REQUIREMENT:
Excluding images, repeat the data exactly as given.

─── MATERIAL FOR THIS TASK ───

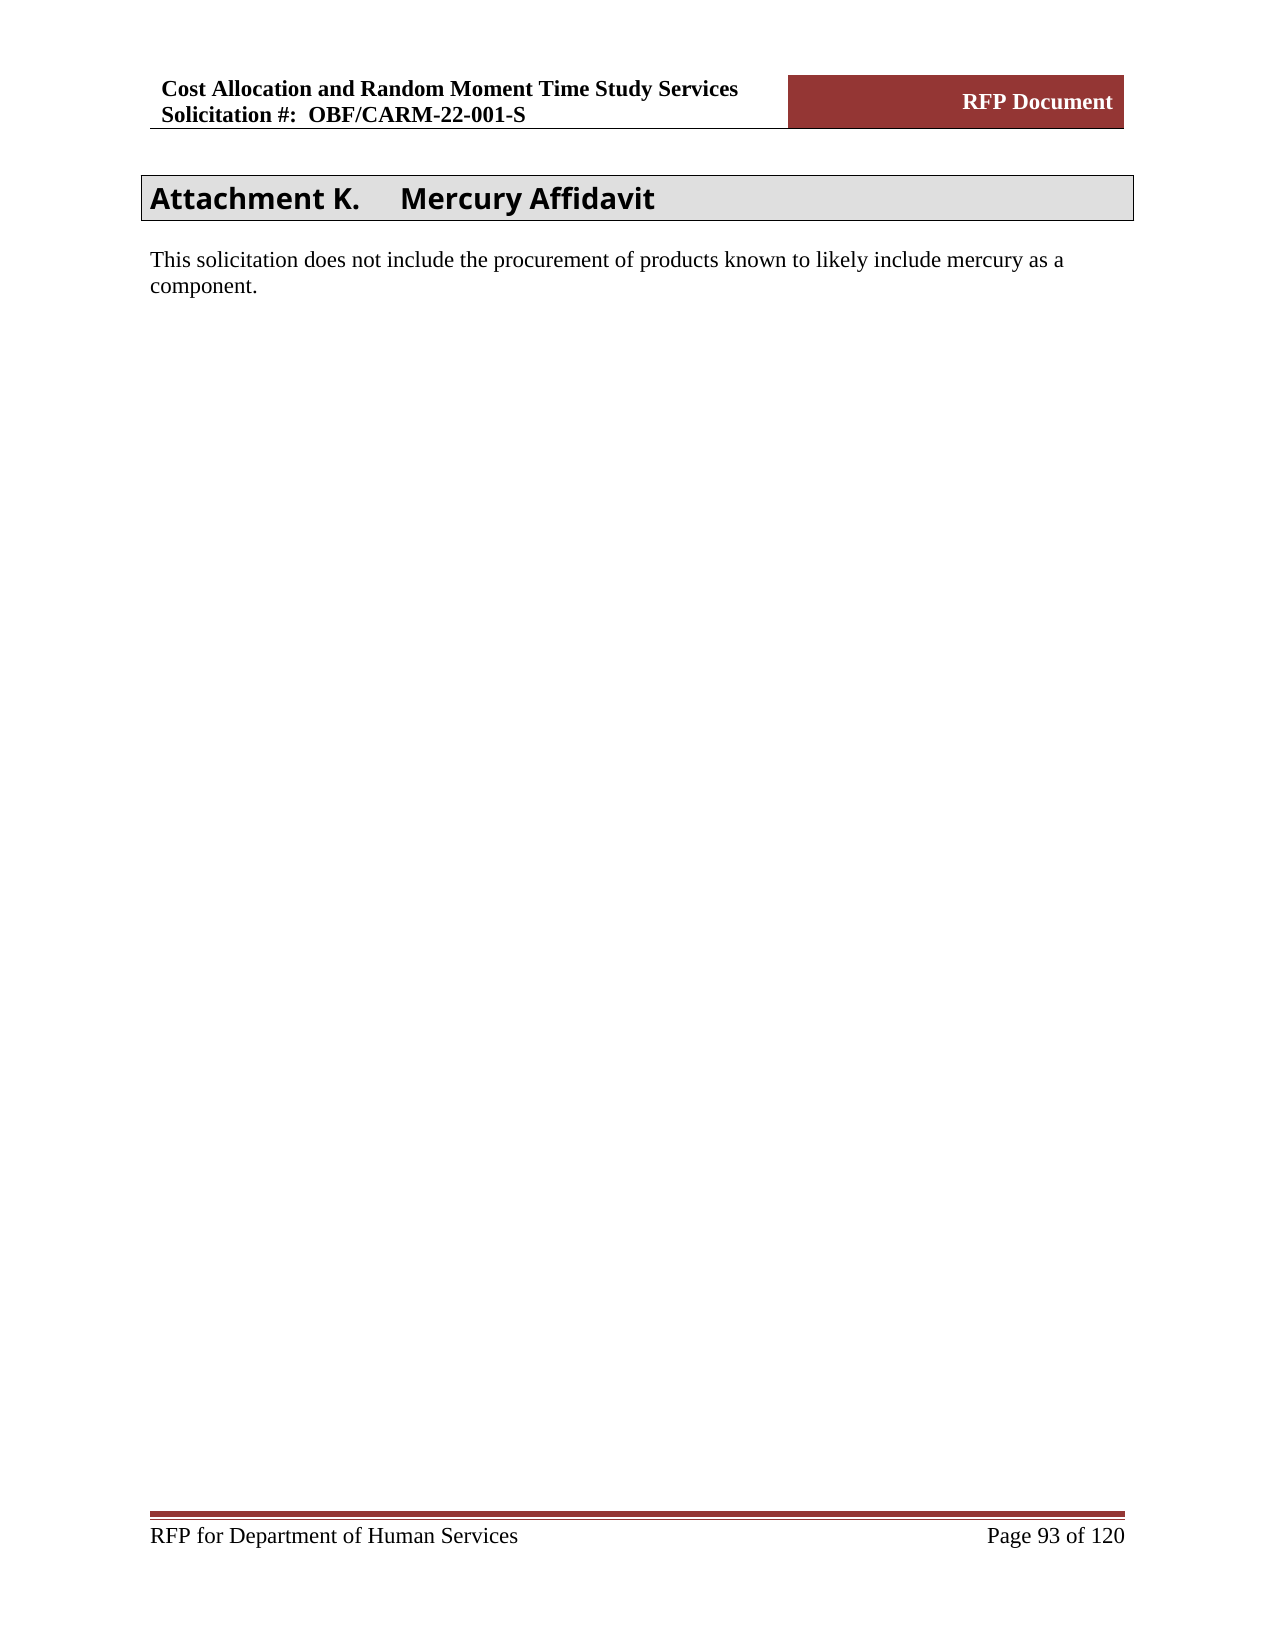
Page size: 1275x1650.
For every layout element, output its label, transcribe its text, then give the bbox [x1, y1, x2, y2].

text Mercury Affidavit [142, 176, 1133, 220]
text This solicitation does not include the procurement of products known to likely include mercury as a component. [150, 246, 1125, 299]
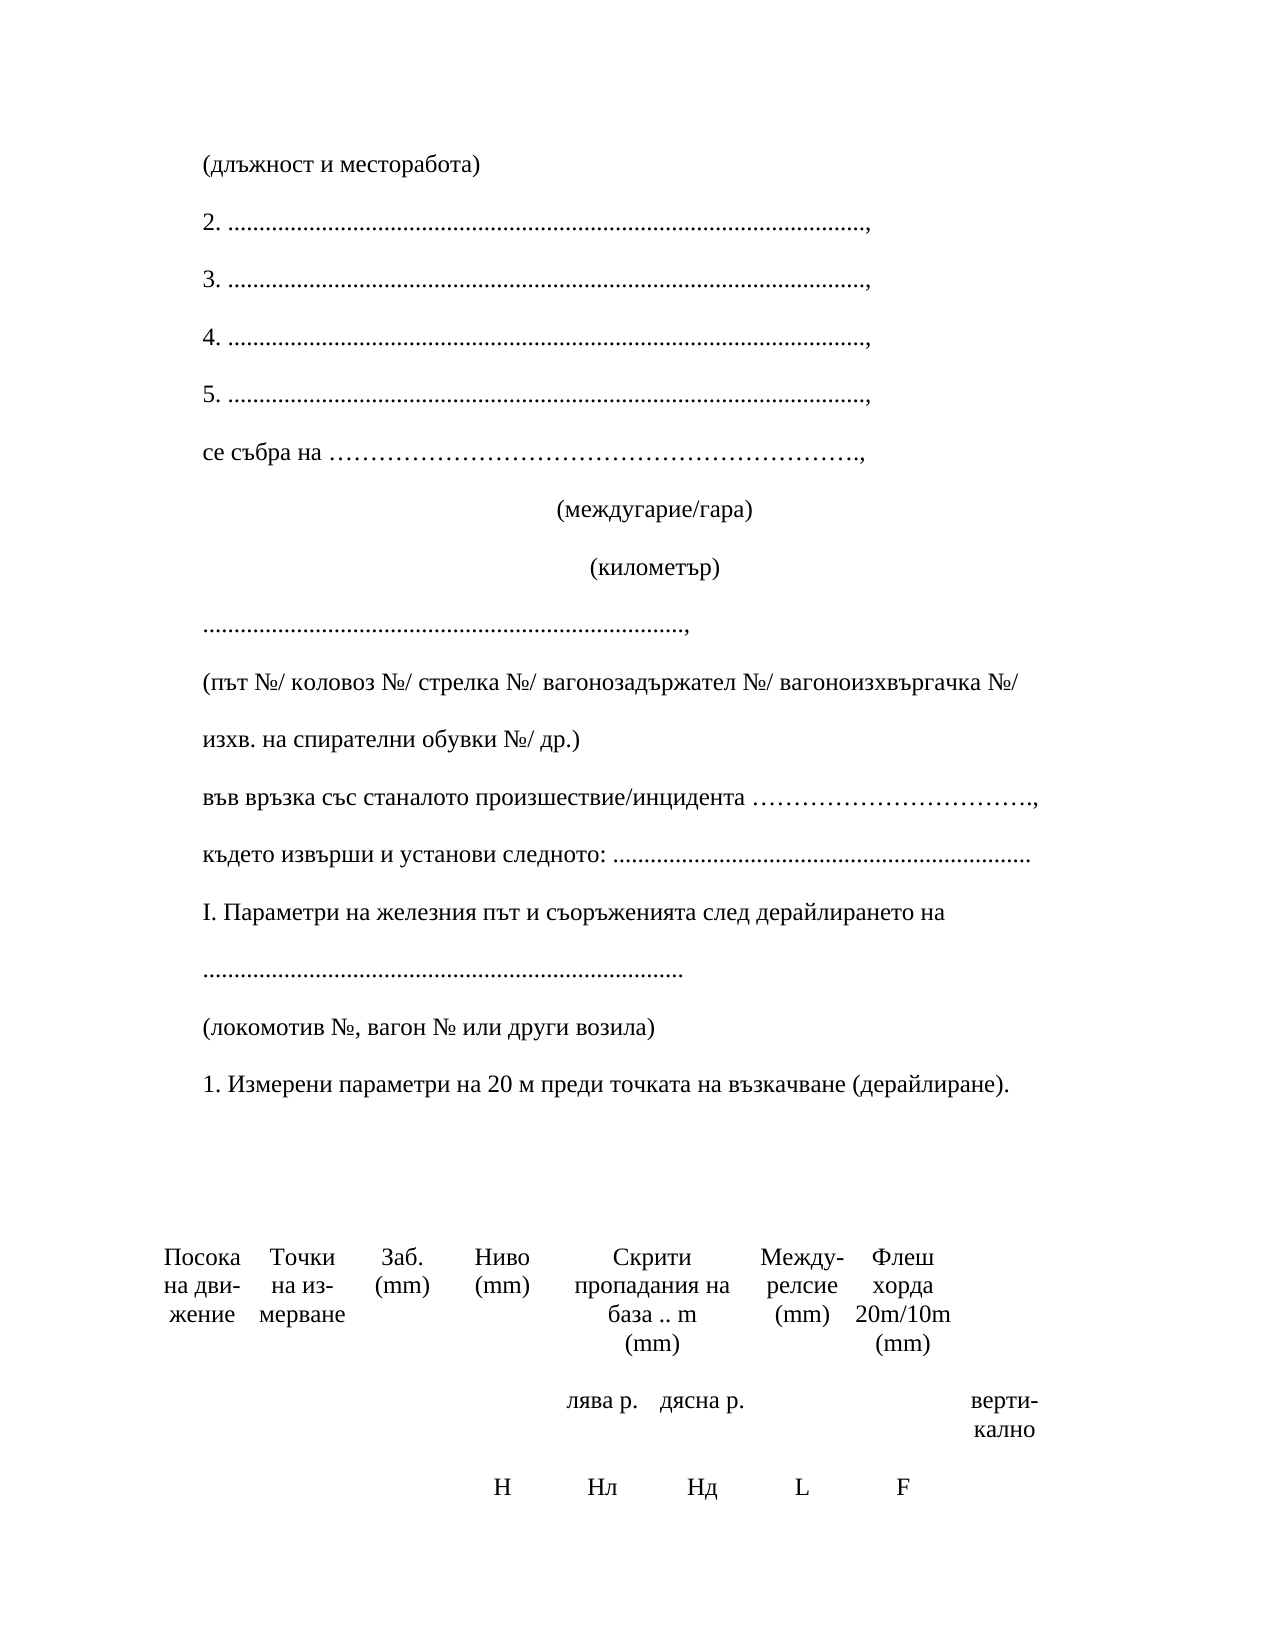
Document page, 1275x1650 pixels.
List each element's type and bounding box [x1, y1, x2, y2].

table_header [151, 148, 991, 1502]
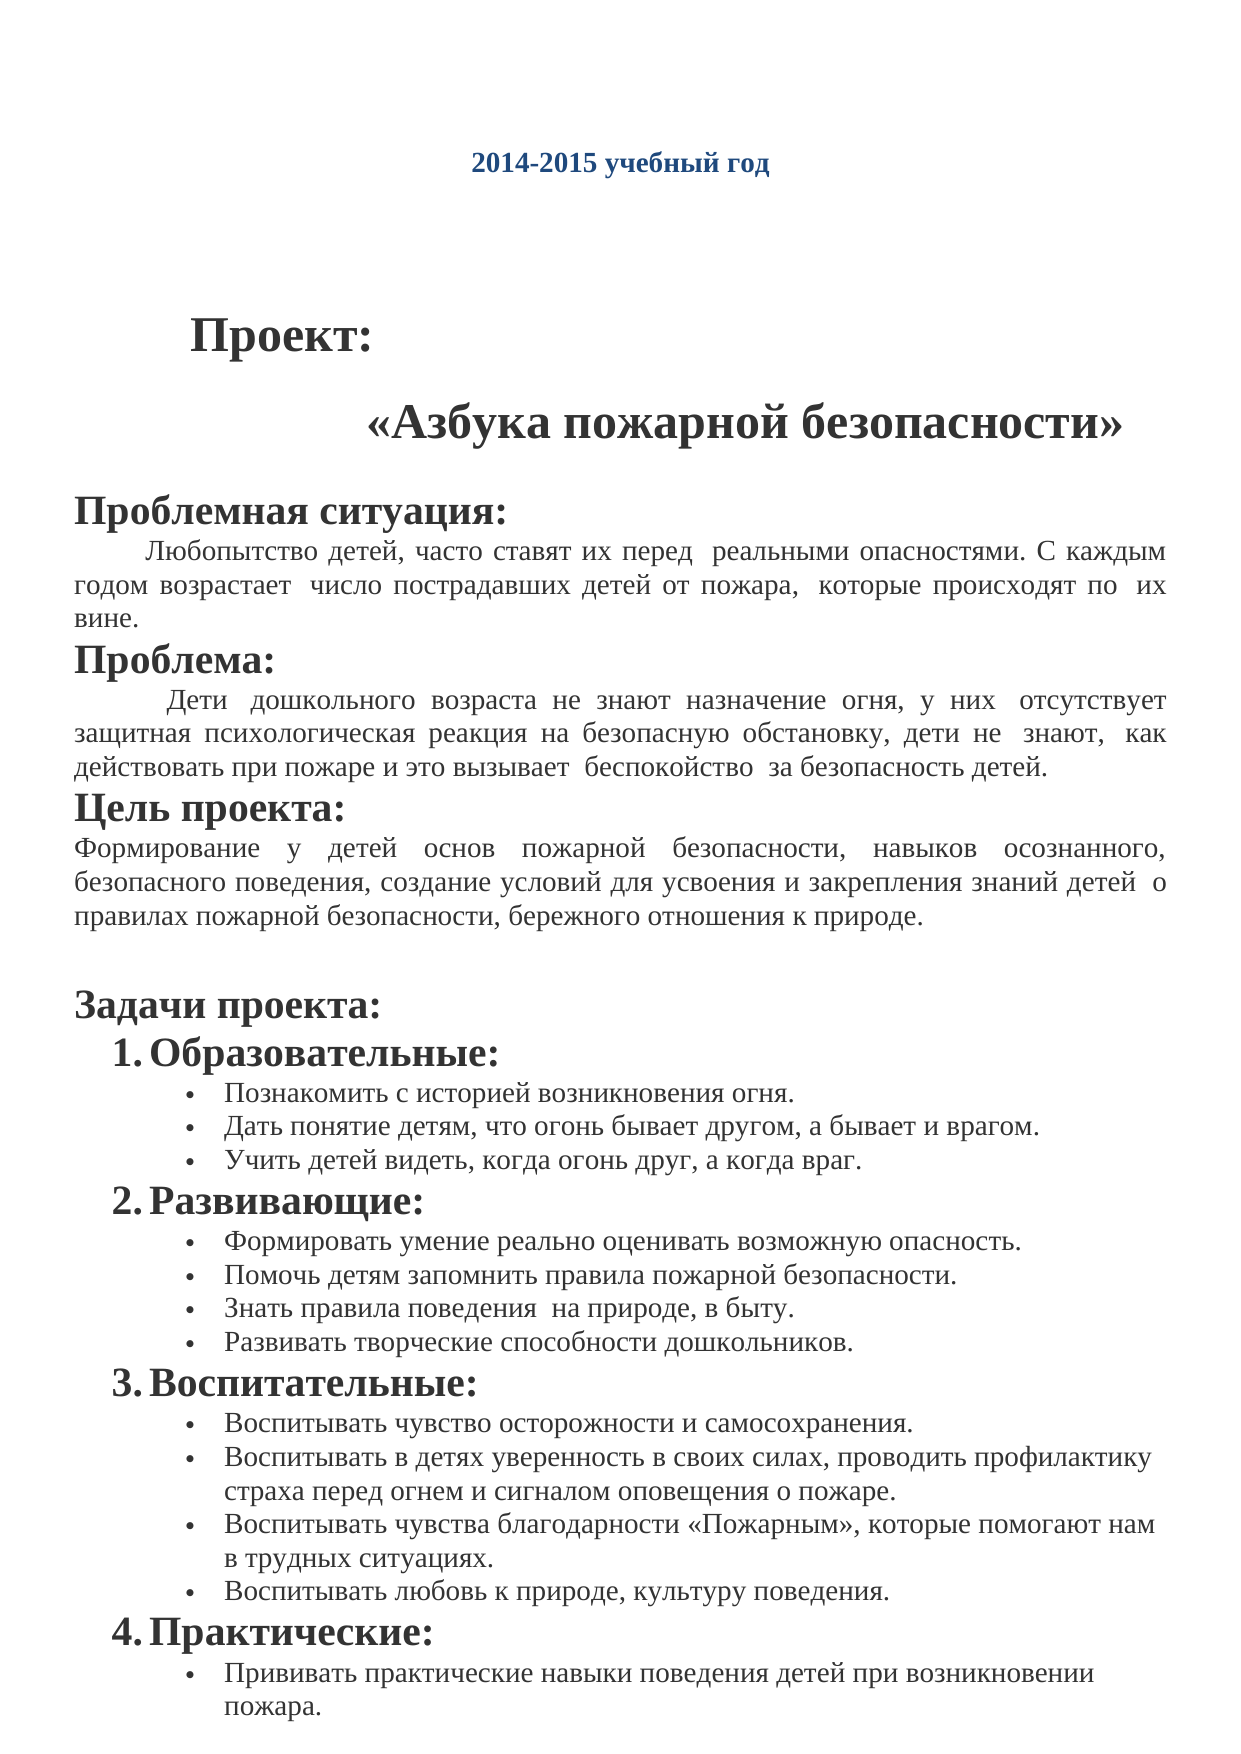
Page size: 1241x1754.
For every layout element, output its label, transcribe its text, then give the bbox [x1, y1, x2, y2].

list Дать понятие детям, что огонь бывает другом, а бывает и врагом. [186, 1108, 1167, 1142]
list Воспитывать любовь к природе, культуру поведения. [186, 1573, 1167, 1607]
list Учить детей видеть, когда огонь друг, а когда враг. [186, 1142, 1167, 1176]
text Формирование у детей основ пожарной безопасности, навыков осознанного, безопасного поведения, создание условий для усвоения и закрепления знаний детей о правилах пожарной безопасности, бережного отношения к природе. [74, 831, 1167, 931]
list Воспитывать чувства благодарности «Пожарным», которые помогают нам в трудных ситуациях. [186, 1506, 1167, 1573]
text Цель проекта: [74, 783, 1167, 831]
text Проблема: [74, 634, 1167, 682]
list Воспитывать в детях уверенность в своих силах, проводить профилактику страха перед огнем и сигналом оповещения о пожаре. [186, 1439, 1167, 1506]
list Познакомить с историей возникновения огня. [186, 1075, 1167, 1108]
list Помочь детям запомнить правила пожарной безопасности. [186, 1257, 1167, 1291]
text Дети дошкольного возраста не знают назначение огня, у них отсутствует защитная психологическая реакция на безопасную обстановку, дети не знают, как действовать при пожаре и это вызывает беспокойство за безопасность детей. [74, 682, 1167, 783]
text 2014-2015 учебный год [74, 145, 1167, 179]
list Воспитательные: [111, 1358, 1167, 1406]
text Любопытство детей, часто ставят их перед реальными опасностями. С каждым годом возрастает число пострадавших детей от пожара, которые происходят по их вине. [74, 533, 1167, 634]
text Проблемная ситуация: [74, 486, 1167, 533]
list Образовательные: [111, 1027, 1167, 1075]
list Прививать практические навыки поведения детей при возникновении пожара. [186, 1655, 1167, 1722]
text Задачи проекта: [74, 979, 1167, 1027]
list Знать правила поведения на природе, в быту. [186, 1291, 1167, 1324]
list Развивающие: [111, 1176, 1167, 1223]
list Развивать творческие способности дошкольников. [186, 1324, 1167, 1358]
list Воспитывать чувство осторожности и самосохранения. [186, 1406, 1167, 1439]
list Практические: [111, 1607, 1167, 1655]
list Формировать умение реально оценивать возможную опасность. [186, 1223, 1167, 1257]
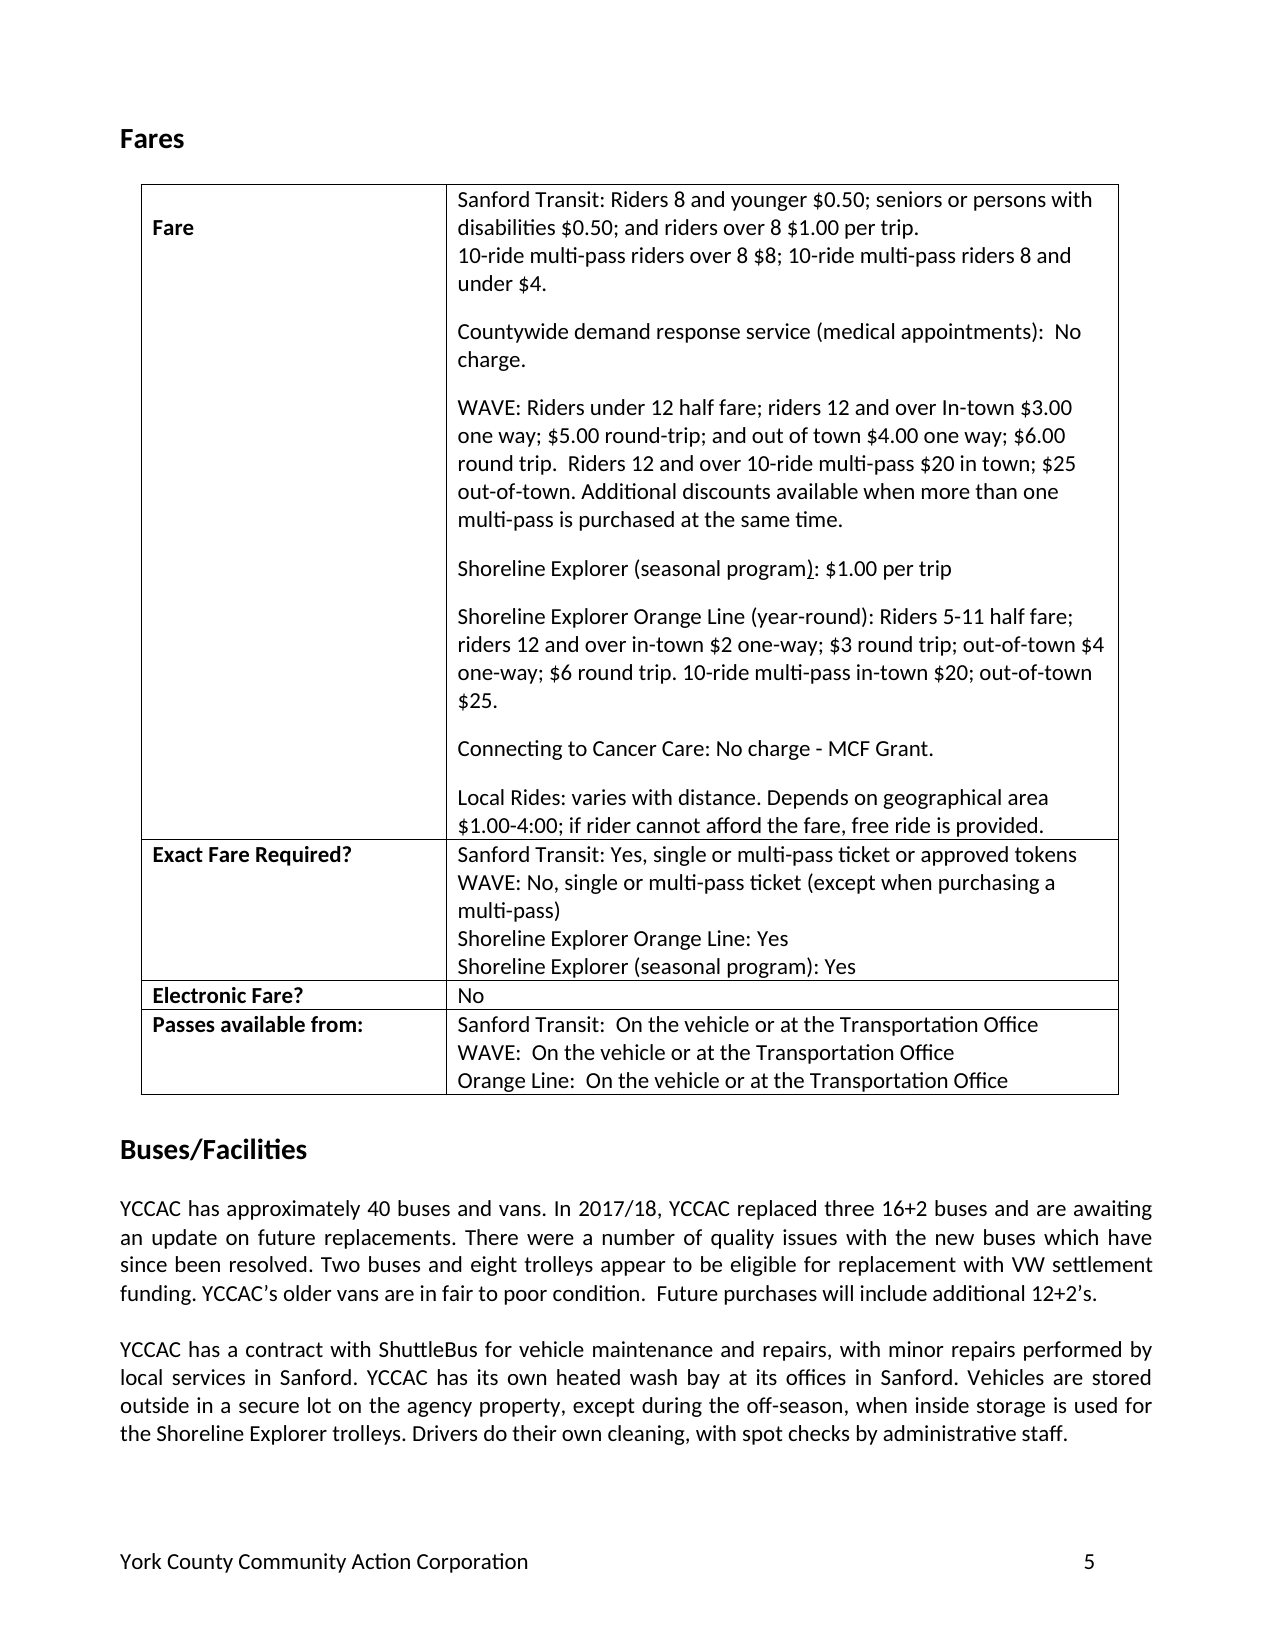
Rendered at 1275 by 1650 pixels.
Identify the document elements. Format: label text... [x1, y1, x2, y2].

───

ANSWER SPACE:
Page size: 1275x1650.
For every layout element, output its label, transcribe its text, then give the bbox [x1, y1, x2, y2].

text Mercury Affidavit [142, 176, 1133, 220]
text This solicitation does not include the procurement of products known to likely include mercury as a component. [150, 246, 1125, 299]
Document page, 1275x1650 pixels.
List each element's type and bounding box [x1, y1, x2, y2].

table_header [151, 148, 991, 1502]
Page size: 1241x1754.
For every layout element, output its label, transcribe its text, then give the bbox [x1, y1, x2, y2].

list Дать понятие детям, что огонь бывает другом, а бывает и врагом. [186, 1108, 1167, 1142]
list Воспитывать любовь к природе, культуру поведения. [186, 1573, 1167, 1607]
list Учить детей видеть, когда огонь друг, а когда враг. [186, 1142, 1167, 1176]
text Формирование у детей основ пожарной безопасности, навыков осознанного, безопасного поведения, создание условий для усвоения и закрепления знаний детей о правилах пожарной безопасности, бережного отношения к природе. [74, 831, 1167, 931]
list Воспитывать чувства благодарности «Пожарным», которые помогают нам в трудных ситуациях. [186, 1506, 1167, 1573]
text Цель проекта: [74, 783, 1167, 831]
text Проблема: [74, 634, 1167, 682]
list Воспитывать в детях уверенность в своих силах, проводить профилактику страха перед огнем и сигналом оповещения о пожаре. [186, 1439, 1167, 1506]
list Познакомить с историей возникновения огня. [186, 1075, 1167, 1108]
list Помочь детям запомнить правила пожарной безопасности. [186, 1257, 1167, 1291]
text Дети дошкольного возраста не знают назначение огня, у них отсутствует защитная психологическая реакция на безопасную обстановку, дети не знают, как действовать при пожаре и это вызывает беспокойство за безопасность детей. [74, 682, 1167, 783]
text 2014-2015 учебный год [74, 145, 1167, 179]
list Воспитательные: [111, 1358, 1167, 1406]
text Любопытство детей, часто ставят их перед реальными опасностями. С каждым годом возрастает число пострадавших детей от пожара, которые происходят по их вине. [74, 533, 1167, 634]
text Проблемная ситуация: [74, 486, 1167, 533]
list Образовательные: [111, 1027, 1167, 1075]
list Прививать практические навыки поведения детей при возникновении пожара. [186, 1655, 1167, 1722]
text Задачи проекта: [74, 979, 1167, 1027]
list Знать правила поведения на природе, в быту. [186, 1291, 1167, 1324]
list Развивающие: [111, 1176, 1167, 1223]
list Развивать творческие способности дошкольников. [186, 1324, 1167, 1358]
list Воспитывать чувство осторожности и самосохранения. [186, 1406, 1167, 1439]
list Практические: [111, 1607, 1167, 1655]
list Формировать умение реально оценивать возможную опасность. [186, 1223, 1167, 1257]
Rendered at 1275 by 1650 pixels.
Identify the document elements. Format: label text... [x1, y1, x2, y2].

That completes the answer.